You are viewing a plain text version of this content. The canonical link for it is here.
Posted to user@cassandra.apache.org by aaron morton <aa...@thelastpickle.com> on 2012/11/01 00:56:03 UTC

Re: repair, compaction, and tombstone rows

> Is this a feature or a bug?  
Yes :)

You are probably on a bit of an edge case. 

Maybe a purge-able tombstone can be ignored as part of the merkle tree calculation and skipped from the streaming? (have not checked the code to see if they already are.)

Can you create a ticket on https://issues.apache.org/jira/browse/CASSANDRA  and describe the problem ? 

Cheers

-----------------
Aaron Morton
Freelance Developer
@aaronmorton
http://www.thelastpickle.com

On 1/11/2012, at 8:04 AM, Bryan Talbot <bt...@aeriagames.com> wrote:

> I've been experiencing a behavior that is undesirable and it seems like a bug that causes a high amount of wasted work.
> 
> I have a CF where all columns have a TTL, are generally all inserted in a very short period of time (less than a second) and are never over-written or explicitly deleted.  Eventually one node will run a compaction and remove rows containing only tombstones greater than gc_grace_seconds old which is expected.

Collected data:
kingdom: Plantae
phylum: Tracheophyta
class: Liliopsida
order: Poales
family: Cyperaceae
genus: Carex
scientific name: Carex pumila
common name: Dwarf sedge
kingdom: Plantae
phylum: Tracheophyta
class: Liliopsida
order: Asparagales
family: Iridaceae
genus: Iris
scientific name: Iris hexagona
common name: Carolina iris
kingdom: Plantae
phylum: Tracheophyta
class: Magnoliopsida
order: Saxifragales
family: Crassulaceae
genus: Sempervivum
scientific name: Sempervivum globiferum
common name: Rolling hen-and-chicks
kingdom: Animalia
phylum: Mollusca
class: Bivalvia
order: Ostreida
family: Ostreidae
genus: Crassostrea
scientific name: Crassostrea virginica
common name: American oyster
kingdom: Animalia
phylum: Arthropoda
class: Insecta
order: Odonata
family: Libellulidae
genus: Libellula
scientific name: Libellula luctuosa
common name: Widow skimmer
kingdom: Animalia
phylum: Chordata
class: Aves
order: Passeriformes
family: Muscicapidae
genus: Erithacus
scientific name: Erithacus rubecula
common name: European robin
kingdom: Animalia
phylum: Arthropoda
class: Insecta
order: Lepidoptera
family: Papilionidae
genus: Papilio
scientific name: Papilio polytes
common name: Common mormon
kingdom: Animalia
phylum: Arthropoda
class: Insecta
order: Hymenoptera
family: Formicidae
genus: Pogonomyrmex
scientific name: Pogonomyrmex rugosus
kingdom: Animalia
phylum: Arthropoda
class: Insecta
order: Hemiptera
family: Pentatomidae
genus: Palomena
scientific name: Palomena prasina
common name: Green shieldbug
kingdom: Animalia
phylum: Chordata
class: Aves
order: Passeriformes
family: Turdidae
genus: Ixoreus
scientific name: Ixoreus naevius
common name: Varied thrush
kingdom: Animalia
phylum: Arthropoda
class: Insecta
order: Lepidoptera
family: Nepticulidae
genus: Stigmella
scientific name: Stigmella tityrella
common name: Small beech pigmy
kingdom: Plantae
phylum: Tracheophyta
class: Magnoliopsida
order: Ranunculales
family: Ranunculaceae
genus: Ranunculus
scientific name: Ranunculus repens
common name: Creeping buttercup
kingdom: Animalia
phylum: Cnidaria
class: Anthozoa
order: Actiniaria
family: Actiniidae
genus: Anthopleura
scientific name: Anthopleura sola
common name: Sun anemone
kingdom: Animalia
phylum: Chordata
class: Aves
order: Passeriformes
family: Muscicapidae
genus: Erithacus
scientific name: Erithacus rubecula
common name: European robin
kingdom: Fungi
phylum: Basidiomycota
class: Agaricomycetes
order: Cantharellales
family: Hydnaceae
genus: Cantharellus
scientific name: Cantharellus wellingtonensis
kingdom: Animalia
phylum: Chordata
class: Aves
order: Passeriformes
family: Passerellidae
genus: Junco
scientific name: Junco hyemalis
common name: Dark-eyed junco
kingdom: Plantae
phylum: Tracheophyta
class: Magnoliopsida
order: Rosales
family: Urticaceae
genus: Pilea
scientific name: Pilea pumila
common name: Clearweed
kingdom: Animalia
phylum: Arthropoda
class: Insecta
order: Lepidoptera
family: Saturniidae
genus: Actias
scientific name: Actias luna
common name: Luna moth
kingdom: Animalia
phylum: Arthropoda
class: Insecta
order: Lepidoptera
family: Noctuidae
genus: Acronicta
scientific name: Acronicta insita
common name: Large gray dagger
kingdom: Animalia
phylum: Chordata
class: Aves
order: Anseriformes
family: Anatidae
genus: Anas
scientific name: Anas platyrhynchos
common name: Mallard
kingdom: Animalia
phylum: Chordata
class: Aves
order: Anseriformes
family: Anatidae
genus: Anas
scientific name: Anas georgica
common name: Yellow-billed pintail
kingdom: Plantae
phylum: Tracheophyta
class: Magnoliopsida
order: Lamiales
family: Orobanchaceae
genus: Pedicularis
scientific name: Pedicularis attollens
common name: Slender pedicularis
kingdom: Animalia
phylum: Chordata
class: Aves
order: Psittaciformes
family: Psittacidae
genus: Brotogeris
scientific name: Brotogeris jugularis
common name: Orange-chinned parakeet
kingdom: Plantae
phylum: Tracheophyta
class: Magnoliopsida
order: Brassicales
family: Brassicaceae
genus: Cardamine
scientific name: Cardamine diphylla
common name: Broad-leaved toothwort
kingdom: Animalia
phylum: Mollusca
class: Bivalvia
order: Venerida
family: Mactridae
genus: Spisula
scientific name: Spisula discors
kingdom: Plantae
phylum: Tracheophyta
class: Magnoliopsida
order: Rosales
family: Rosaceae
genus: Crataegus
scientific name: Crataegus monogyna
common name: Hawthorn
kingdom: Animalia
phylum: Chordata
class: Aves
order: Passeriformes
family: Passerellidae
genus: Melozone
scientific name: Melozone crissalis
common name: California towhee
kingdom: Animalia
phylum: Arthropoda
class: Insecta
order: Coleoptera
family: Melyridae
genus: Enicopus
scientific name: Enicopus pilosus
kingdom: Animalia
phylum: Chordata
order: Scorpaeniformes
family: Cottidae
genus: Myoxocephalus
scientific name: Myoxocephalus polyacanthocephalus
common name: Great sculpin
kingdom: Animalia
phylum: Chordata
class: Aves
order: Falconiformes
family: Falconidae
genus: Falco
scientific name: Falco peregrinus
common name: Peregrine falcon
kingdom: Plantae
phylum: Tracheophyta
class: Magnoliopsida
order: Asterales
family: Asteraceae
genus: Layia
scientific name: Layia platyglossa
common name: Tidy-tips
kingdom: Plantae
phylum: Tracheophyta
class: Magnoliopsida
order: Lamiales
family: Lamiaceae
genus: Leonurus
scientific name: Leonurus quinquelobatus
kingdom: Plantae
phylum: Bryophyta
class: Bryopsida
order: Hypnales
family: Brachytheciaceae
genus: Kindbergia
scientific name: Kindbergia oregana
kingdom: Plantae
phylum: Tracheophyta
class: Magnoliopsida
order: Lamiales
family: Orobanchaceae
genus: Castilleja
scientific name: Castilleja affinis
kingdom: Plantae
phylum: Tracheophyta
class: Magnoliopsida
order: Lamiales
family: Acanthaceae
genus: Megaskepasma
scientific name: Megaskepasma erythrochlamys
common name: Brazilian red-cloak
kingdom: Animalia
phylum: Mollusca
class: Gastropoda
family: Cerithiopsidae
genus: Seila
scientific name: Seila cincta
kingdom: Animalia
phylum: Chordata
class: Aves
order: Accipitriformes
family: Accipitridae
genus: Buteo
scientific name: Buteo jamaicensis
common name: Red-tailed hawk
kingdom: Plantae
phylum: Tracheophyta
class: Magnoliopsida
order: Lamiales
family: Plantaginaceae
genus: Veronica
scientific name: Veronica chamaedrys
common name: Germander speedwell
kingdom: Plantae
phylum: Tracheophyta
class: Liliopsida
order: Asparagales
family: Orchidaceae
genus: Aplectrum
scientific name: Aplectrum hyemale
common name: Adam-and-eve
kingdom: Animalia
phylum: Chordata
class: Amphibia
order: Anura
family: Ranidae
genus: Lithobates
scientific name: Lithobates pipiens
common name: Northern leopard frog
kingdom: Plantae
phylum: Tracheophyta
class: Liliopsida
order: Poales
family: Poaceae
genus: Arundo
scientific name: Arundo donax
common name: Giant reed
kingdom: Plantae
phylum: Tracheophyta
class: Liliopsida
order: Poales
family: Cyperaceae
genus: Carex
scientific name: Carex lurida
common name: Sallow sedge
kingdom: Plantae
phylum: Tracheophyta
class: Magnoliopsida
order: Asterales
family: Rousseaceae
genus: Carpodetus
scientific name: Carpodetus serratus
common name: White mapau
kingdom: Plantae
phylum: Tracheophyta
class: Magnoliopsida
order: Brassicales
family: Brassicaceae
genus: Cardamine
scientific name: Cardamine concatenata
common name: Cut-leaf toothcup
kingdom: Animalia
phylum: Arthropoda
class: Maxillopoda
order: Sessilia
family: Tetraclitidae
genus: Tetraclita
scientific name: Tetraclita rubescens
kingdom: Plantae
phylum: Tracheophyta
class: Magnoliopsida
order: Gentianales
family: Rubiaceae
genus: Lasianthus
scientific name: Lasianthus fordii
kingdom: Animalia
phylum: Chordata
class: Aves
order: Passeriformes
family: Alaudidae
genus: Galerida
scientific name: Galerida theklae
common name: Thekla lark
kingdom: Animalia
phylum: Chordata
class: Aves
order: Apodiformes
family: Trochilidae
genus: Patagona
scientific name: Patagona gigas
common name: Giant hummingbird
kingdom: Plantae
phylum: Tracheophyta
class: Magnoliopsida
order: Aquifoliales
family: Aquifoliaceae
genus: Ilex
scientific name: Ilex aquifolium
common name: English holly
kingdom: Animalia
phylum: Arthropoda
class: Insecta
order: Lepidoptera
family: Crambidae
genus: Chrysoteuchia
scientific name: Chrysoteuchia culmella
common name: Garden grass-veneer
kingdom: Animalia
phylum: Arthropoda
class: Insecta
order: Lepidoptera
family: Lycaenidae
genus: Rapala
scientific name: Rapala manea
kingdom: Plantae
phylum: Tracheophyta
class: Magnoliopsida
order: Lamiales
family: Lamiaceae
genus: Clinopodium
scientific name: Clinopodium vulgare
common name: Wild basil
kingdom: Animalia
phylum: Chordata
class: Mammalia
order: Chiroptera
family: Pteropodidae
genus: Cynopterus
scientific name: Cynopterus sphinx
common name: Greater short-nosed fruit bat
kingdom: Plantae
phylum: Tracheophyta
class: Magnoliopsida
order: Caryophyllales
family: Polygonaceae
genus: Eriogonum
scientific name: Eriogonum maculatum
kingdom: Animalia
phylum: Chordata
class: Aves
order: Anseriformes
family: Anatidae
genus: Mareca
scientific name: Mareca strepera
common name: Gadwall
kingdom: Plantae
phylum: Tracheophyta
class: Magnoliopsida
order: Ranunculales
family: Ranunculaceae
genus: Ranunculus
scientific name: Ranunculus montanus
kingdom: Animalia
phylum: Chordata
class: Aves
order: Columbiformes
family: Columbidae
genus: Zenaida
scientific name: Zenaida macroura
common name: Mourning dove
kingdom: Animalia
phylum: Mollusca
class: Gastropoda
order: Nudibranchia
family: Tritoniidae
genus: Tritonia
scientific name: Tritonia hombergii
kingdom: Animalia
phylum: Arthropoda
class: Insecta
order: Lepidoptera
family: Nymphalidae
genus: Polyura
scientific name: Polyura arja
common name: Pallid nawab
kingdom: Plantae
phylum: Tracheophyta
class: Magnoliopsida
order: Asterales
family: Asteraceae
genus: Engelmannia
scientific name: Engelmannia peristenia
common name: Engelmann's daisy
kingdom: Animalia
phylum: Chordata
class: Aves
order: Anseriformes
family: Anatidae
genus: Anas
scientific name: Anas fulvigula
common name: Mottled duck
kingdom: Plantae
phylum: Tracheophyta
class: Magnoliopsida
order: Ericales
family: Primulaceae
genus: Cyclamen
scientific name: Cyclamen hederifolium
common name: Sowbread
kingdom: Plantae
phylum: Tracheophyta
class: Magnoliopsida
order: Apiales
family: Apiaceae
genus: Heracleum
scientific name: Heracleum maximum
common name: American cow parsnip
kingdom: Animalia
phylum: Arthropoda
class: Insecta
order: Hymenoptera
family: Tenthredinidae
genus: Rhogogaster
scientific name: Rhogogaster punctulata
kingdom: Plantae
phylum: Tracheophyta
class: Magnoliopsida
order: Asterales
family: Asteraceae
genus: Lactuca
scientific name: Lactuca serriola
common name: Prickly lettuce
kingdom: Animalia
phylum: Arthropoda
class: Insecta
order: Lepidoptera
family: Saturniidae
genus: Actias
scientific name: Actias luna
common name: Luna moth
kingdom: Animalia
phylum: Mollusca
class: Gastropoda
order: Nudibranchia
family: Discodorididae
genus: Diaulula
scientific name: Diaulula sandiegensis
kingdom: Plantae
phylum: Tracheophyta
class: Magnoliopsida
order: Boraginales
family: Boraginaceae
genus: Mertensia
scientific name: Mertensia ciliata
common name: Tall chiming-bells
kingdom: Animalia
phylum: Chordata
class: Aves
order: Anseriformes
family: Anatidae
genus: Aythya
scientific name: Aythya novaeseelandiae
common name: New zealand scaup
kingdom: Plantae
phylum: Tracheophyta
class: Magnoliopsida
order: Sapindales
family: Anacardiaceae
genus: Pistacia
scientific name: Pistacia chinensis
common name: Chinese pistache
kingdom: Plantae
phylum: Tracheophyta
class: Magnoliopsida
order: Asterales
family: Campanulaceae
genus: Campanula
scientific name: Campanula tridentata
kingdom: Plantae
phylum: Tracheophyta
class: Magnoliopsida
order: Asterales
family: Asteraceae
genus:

> Problem A
Write out the part of the mailing list thread that begins at the words "On 1/11/2012, at" and stops after the words "which is expected.".
> Problem B
In the entries, begin at the line that has "family: Polygonaceae" and stop after the line that has "common name: Pallid nawab". Give back only those lines, replacing "scientific name" with "species name" and leaving everything else the same.
The mailing list thread and the entries have nothing to do with each other.

> Task solution A
On 1/11/2012, at 8:04 AM, Bryan Talbot <bt...@aeriagames.com> wrote:

> I've been experiencing a behavior that is undesirable and it seems like a bug that causes a high amount of wasted work.
> 
> I have a CF where all columns have a TTL, are generally all inserted in a very short period of time (less than a second) and are never over-written or explicitly deleted.  Eventually one node will run a compaction and remove rows containing only tombstones greater than gc_grace_seconds old which is expected.

> Task solution B
family: Polygonaceae
genus: Eriogonum
species name: Eriogonum maculatum
kingdom: Animalia
phylum: Chordata
class: Aves
order: Anseriformes
family: Anatidae
genus: Mareca
species name: Mareca strepera
common name: Gadwall
kingdom: Plantae
phylum: Tracheophyta
class: Magnoliopsida
order: Ranunculales
family: Ranunculaceae
genus: Ranunculus
species name: Ranunculus montanus
kingdom: Animalia
phylum: Chordata
class: Aves
order: Columbiformes
family: Columbidae
genus: Zenaida
species name: Zenaida macroura
common name: Mourning dove
kingdom: Animalia
phylum: Mollusca
class: Gastropoda
order: Nudibranchia
family: Tritoniidae
genus: Tritonia
species name: Tritonia hombergii
kingdom: Animalia
phylum: Arthropoda
class: Insecta
order: Lepidoptera
family: Nymphalidae
genus: Polyura
species name: Polyura arja
common name: Pallid nawab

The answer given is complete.